= Beginning of Section =
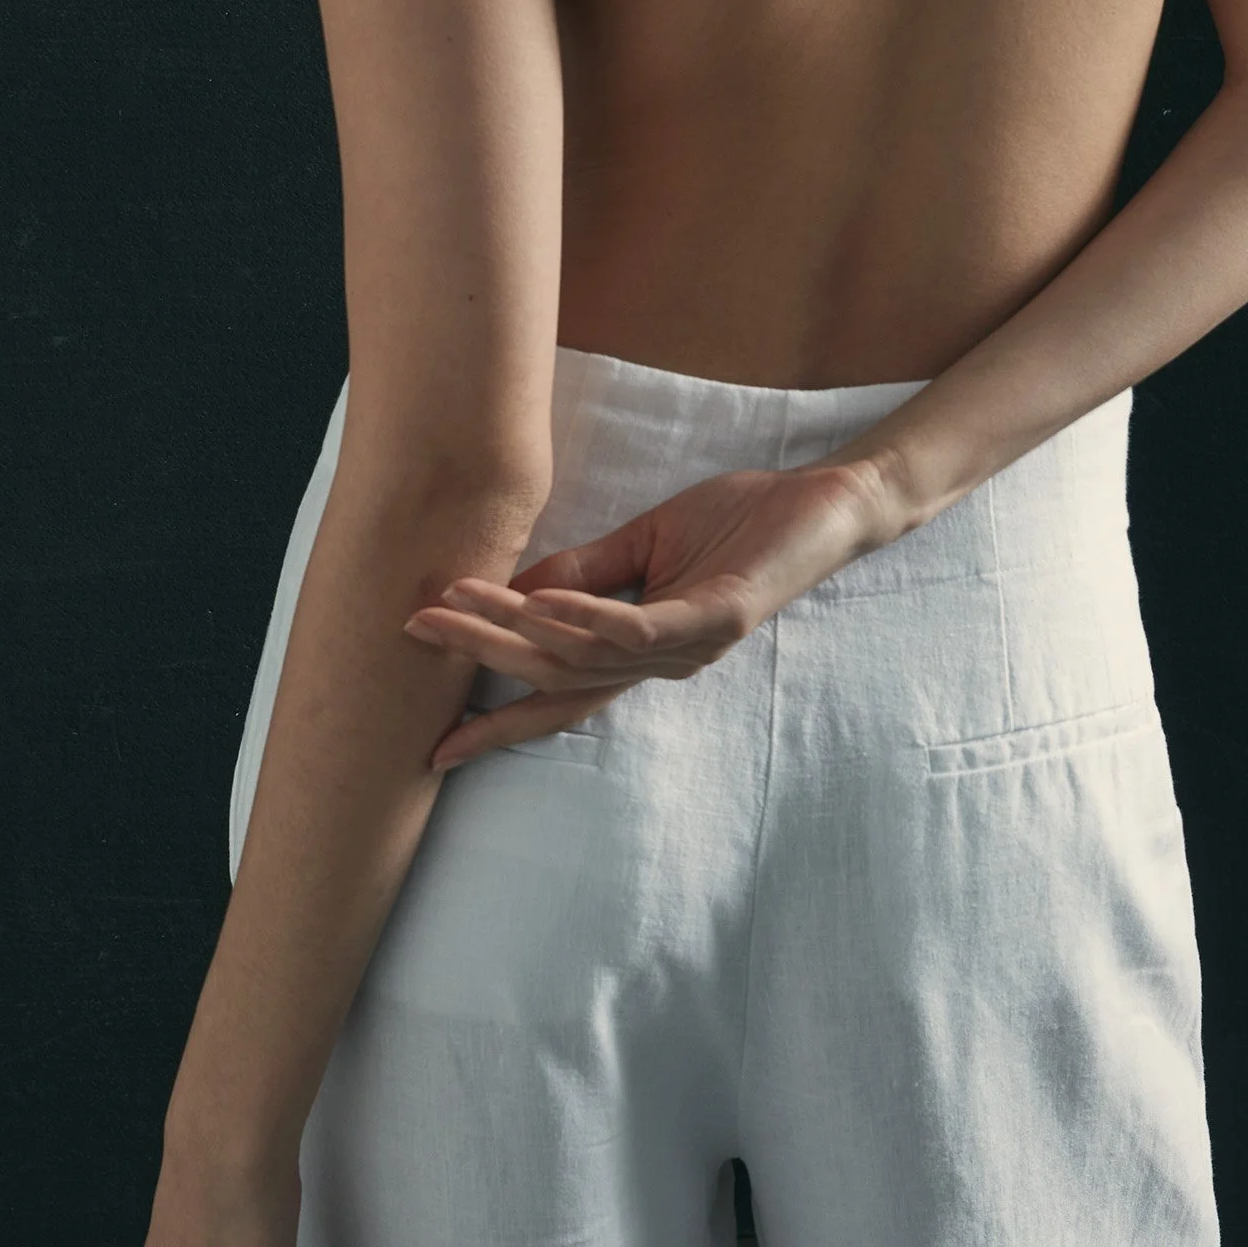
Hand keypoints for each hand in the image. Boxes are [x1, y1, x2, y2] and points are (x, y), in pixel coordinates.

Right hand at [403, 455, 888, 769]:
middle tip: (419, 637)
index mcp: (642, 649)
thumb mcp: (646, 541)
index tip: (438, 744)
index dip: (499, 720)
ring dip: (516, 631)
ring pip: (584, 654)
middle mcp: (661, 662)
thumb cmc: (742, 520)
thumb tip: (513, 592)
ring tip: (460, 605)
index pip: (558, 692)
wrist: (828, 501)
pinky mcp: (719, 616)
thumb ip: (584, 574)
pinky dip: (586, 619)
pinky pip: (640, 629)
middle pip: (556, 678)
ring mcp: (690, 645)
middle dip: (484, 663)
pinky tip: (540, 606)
= End of Section =
= Beginning of Section =
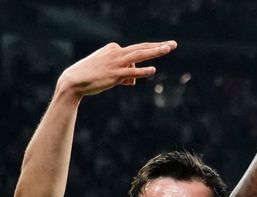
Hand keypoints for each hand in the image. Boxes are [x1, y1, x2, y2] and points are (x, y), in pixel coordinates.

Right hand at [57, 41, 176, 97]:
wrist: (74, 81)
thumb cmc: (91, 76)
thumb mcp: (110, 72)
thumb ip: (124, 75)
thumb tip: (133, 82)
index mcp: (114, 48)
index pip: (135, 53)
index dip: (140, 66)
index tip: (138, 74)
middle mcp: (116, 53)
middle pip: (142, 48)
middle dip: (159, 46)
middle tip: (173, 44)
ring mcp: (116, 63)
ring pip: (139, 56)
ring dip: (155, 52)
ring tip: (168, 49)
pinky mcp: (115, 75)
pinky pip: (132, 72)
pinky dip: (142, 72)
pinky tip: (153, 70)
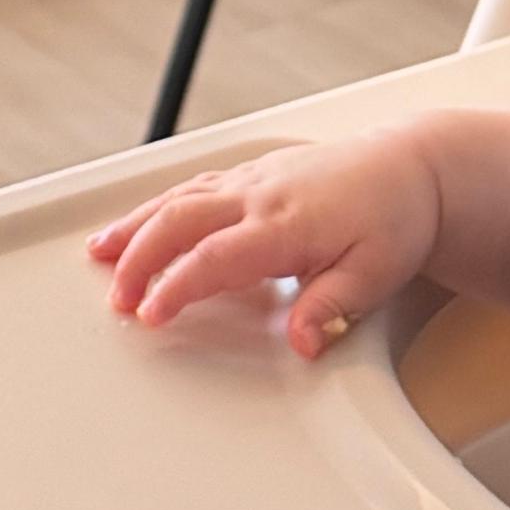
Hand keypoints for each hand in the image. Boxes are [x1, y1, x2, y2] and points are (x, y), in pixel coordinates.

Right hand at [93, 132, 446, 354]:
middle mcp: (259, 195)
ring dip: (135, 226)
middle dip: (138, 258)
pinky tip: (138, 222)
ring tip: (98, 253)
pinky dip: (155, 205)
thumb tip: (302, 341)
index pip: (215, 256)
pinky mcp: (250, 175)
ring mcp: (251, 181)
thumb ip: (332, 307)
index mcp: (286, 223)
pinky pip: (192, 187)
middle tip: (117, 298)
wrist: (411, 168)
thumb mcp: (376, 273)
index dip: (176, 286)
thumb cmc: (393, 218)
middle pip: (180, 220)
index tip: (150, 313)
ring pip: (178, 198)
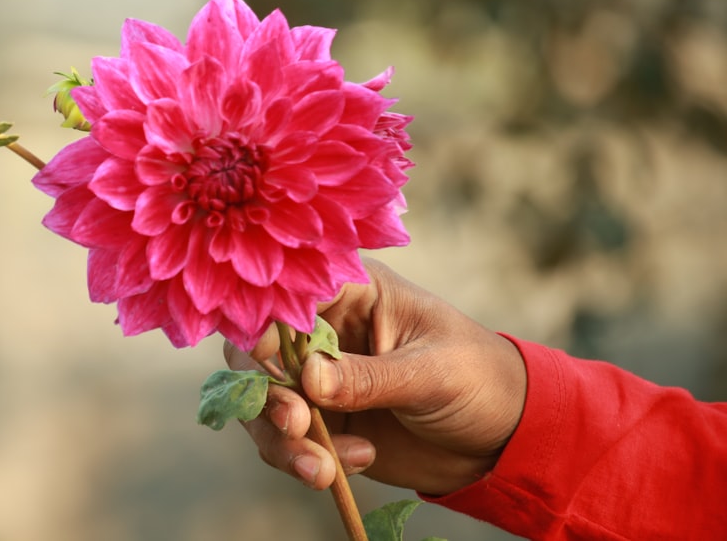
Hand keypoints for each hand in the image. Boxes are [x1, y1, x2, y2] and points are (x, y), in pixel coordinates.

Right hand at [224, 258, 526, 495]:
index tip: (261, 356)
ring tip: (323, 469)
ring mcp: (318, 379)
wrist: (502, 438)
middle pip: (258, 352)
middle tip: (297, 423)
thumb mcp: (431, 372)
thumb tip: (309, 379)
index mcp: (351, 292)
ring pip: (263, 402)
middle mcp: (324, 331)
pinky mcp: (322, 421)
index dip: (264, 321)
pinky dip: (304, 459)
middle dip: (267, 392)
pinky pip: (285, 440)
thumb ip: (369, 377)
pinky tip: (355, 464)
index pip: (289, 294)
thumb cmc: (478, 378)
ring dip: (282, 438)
= End of Section =
▶ [EXERCISE]
Lines containing the word "Right": copy each of them from the material.

▶ [ANSWER AREA]
Right hand at [403, 455, 888, 769]:
Right hand at [57, 41, 176, 97]:
Right hand at [93, 132, 446, 354]:
Right hand at [224, 258, 526, 495]:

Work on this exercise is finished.